Under current law, companies with headquarters in low-tax countries can move some of their profits earned by subsidiaries in the United States and send them back to headquarters as payments for things like the use of intellectual property, then deduct those payments from their American income taxes. The Biden plan would disallow those deductions for companies based in low-tax countries.

Treasury Department officials estimate the proposed changes to offshore taxation would raise about $700 billion over 10 years.

Companies defend their decisions to locate profits and operations offshore, saying they do so for a variety of reasons, including so that they can compete globally.

Business groups blasted the proposal on Wednesday, saying that while they agreed that the United States needed to invest in infrastructure, the tax plan would put American firms at a significant competitive disadvantage.

Neil Bradley, an executive vice president and the chief policy officer of the U.S. Chamber of Commerce, said in a statement on Wednesday that the proposal would “hurt American businesses and cost American jobs” and that it would hinder their ability to compete in a global economy.

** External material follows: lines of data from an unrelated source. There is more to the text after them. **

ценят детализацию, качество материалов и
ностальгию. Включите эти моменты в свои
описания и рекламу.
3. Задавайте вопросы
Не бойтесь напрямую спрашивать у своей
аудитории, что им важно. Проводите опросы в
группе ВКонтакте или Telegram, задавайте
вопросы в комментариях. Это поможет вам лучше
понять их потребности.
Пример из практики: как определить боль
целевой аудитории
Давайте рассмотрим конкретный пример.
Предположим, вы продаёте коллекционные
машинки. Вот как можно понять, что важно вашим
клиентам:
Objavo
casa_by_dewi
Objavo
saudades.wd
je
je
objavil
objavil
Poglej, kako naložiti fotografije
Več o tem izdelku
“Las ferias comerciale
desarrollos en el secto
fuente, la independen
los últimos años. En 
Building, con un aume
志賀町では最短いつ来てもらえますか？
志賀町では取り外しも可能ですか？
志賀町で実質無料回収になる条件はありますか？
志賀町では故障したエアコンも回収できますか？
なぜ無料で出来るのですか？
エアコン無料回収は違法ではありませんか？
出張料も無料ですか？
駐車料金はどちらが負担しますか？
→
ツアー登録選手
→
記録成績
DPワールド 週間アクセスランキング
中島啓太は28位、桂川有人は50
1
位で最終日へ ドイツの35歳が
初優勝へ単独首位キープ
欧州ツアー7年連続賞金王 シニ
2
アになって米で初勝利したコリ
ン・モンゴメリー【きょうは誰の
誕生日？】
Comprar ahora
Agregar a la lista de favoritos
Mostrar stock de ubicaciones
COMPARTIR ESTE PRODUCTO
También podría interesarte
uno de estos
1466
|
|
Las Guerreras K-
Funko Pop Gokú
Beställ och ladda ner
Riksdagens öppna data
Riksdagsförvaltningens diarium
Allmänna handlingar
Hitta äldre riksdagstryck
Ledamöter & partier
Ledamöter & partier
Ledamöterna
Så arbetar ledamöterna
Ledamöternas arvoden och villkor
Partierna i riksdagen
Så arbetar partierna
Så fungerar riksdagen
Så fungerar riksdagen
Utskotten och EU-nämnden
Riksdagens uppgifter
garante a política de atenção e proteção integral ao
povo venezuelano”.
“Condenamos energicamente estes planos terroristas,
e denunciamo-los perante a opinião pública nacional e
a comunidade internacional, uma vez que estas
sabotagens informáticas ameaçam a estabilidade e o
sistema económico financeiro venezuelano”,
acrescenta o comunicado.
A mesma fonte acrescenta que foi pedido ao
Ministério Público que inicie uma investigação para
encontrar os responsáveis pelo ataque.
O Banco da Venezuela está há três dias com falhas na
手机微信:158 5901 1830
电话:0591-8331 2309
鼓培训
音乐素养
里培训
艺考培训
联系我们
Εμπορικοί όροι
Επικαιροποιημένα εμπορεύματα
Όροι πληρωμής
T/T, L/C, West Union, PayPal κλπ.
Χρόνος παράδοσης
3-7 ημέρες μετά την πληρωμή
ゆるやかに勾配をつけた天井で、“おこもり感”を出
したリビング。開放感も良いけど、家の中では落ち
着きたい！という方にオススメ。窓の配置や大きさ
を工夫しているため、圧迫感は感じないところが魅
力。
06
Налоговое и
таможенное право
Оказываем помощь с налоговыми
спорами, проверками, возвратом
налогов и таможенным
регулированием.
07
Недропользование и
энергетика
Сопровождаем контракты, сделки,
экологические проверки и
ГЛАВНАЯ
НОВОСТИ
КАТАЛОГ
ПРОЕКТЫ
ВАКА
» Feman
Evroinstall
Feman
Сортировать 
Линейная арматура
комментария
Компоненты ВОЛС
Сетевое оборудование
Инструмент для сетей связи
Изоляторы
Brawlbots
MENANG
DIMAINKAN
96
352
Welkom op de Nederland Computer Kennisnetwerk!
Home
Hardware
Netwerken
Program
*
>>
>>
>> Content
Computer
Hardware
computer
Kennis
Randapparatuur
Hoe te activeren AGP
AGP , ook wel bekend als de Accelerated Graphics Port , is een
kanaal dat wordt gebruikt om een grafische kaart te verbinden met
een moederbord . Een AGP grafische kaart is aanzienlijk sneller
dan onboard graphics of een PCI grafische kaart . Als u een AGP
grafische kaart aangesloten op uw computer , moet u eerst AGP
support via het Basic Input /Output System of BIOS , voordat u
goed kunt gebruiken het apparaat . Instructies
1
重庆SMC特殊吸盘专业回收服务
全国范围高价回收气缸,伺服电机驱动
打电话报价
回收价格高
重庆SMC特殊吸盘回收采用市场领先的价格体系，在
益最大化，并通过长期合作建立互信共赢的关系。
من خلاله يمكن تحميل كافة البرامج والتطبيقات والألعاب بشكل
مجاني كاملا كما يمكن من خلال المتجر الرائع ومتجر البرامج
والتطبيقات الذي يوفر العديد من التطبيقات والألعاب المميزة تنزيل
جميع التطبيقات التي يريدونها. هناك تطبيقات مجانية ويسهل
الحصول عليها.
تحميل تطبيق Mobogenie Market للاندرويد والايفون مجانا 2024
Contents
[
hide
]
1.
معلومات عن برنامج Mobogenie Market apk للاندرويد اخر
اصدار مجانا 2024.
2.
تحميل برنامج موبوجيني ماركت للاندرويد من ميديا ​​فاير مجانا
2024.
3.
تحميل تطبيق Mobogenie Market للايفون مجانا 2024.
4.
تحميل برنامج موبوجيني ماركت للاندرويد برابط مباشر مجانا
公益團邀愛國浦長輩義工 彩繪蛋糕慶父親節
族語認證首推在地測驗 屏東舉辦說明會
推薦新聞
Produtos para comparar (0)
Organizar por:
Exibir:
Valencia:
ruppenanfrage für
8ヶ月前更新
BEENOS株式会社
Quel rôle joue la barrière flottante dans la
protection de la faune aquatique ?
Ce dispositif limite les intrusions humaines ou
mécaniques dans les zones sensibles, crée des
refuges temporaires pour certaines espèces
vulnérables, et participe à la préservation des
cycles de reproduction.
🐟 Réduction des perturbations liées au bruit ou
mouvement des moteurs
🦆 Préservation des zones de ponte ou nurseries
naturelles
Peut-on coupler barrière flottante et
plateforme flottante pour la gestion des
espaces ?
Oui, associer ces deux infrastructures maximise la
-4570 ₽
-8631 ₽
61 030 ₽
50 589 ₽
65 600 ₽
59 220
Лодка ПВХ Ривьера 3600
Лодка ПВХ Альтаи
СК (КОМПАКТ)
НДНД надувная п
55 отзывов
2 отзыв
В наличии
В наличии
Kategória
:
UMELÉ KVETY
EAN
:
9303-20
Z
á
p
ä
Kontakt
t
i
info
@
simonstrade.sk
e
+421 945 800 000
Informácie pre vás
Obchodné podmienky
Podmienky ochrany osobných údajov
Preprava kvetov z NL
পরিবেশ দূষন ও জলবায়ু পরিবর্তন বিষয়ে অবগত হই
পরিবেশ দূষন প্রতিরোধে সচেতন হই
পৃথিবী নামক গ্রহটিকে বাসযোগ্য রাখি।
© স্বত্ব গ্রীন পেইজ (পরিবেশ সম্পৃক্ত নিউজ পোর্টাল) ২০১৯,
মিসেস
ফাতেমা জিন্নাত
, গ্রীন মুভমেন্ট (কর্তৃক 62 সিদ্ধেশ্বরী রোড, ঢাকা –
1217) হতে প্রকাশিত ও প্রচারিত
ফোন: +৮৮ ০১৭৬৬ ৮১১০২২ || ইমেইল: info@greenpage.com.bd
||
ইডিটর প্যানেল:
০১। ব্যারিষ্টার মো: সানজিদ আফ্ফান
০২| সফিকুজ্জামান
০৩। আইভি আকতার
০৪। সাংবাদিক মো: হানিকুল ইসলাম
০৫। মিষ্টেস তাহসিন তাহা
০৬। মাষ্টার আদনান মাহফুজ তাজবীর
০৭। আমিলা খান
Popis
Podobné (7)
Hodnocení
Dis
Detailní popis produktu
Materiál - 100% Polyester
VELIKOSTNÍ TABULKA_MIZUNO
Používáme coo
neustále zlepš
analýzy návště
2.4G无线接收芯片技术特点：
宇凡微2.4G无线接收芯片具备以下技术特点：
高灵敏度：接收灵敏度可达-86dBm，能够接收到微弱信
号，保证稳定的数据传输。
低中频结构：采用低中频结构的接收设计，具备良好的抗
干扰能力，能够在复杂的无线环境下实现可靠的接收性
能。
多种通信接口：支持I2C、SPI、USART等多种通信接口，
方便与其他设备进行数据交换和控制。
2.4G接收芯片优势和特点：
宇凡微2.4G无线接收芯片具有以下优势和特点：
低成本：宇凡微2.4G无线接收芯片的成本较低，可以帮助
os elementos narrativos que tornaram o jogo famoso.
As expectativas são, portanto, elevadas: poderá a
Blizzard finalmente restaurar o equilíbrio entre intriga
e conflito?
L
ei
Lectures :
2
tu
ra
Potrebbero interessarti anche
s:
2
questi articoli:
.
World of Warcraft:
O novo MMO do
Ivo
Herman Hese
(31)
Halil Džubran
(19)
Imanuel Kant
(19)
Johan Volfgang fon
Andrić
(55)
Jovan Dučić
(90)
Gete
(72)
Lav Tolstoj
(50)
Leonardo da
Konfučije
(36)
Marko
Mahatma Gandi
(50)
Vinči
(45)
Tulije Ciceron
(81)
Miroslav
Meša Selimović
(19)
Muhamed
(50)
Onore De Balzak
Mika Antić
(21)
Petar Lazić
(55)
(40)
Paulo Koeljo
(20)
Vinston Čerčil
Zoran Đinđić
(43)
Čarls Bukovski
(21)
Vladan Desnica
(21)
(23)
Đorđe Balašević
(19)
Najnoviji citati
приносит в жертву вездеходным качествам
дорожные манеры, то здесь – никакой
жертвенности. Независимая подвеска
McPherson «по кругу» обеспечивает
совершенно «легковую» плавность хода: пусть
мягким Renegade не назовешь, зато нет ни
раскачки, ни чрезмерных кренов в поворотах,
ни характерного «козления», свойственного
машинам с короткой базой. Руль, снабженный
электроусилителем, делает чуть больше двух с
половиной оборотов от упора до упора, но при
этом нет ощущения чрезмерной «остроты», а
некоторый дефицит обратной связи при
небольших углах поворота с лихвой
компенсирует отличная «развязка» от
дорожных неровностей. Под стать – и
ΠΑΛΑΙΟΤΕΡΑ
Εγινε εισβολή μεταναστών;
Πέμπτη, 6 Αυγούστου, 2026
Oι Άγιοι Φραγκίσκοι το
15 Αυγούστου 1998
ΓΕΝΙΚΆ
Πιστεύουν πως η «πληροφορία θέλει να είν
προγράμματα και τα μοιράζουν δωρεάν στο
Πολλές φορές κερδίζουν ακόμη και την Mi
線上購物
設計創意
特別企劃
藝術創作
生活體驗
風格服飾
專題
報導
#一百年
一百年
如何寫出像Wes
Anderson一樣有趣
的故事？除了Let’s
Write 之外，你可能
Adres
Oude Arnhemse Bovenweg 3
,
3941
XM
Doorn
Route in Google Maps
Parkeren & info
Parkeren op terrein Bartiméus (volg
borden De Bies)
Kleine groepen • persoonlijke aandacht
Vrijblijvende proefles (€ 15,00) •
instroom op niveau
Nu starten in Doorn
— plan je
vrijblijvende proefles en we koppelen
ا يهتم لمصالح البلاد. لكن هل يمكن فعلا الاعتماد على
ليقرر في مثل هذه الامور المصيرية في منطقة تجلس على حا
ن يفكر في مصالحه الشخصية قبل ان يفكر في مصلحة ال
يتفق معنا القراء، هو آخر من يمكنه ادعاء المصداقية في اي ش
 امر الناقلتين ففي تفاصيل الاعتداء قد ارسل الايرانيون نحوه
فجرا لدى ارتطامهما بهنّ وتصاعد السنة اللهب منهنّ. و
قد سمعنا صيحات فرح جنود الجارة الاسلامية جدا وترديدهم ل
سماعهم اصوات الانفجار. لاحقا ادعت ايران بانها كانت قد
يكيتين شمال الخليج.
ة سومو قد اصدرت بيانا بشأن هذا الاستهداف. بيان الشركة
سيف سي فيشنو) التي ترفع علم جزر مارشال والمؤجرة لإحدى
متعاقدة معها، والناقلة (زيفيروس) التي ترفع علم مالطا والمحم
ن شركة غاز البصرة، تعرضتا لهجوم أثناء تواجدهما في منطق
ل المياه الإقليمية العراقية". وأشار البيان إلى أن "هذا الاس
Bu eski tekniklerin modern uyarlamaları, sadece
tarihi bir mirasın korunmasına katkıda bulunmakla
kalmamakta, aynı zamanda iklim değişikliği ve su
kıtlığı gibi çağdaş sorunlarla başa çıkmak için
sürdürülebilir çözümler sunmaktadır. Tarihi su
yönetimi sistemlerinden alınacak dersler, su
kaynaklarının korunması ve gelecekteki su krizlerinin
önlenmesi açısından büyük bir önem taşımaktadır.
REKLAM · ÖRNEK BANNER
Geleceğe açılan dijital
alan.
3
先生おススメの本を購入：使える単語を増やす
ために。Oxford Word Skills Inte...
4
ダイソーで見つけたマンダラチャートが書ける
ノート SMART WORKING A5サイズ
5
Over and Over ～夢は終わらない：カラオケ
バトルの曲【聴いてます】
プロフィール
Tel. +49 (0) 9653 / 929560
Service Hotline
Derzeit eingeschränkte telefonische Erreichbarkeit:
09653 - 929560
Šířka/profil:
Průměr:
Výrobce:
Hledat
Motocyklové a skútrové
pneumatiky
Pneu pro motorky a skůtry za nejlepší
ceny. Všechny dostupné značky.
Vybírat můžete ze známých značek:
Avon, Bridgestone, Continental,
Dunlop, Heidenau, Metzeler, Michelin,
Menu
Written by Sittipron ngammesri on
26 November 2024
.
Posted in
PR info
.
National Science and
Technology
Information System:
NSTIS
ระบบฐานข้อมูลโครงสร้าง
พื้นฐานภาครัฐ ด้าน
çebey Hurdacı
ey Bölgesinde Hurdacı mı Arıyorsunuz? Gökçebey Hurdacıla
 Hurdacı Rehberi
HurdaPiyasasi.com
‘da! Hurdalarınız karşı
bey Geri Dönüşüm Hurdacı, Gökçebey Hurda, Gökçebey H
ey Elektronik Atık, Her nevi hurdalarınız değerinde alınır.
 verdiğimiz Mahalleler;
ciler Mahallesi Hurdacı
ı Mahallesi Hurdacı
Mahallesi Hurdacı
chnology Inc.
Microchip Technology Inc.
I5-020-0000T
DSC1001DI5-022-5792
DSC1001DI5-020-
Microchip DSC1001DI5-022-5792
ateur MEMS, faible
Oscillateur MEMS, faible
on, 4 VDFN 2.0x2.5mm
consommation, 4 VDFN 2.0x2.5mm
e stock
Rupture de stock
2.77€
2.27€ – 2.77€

And members of the Business Roundtable, which represents corporate chief executives in Washington, said this week that Mr. Biden’s plan for a global minimum tax “threatens to subject the U.S. to a major competitive disadvantage.”

Republican lawmakers also denounced the plan as bad for business, with some on the House Ways and Means Committee saying that “their massive tax hikes will be shouldered by American workers and small businesses.”

Still, some companies expressed an openness to certain tax hikes.

John Zimmer, the president and a founder of Lyft, told CNN on Wednesday that he supported Mr. Biden’s proposed 28 percent corporate tax rate.

“I think it’s important to make investments again in the country and the economy,” Mr. Zimmer said. “And as the economy grows, so too does jobs and so too does people’s needs to get around.”

Mr. Biden’s team hopes the proposals will ultimately spur a worldwide change in how and where companies are taxed, which could resolve some of the global competitiveness concerns.

The administration is supporting an effort through the Organization for Economic Cooperation and Development to broker an agreement on developing a new global minimum tax. Ms. Yellen threw her support behind that effort on Monday, and the Biden plan includes measures meant to force other countries to go along with that new tax. Global negotiators are aiming to come to an agreement by July.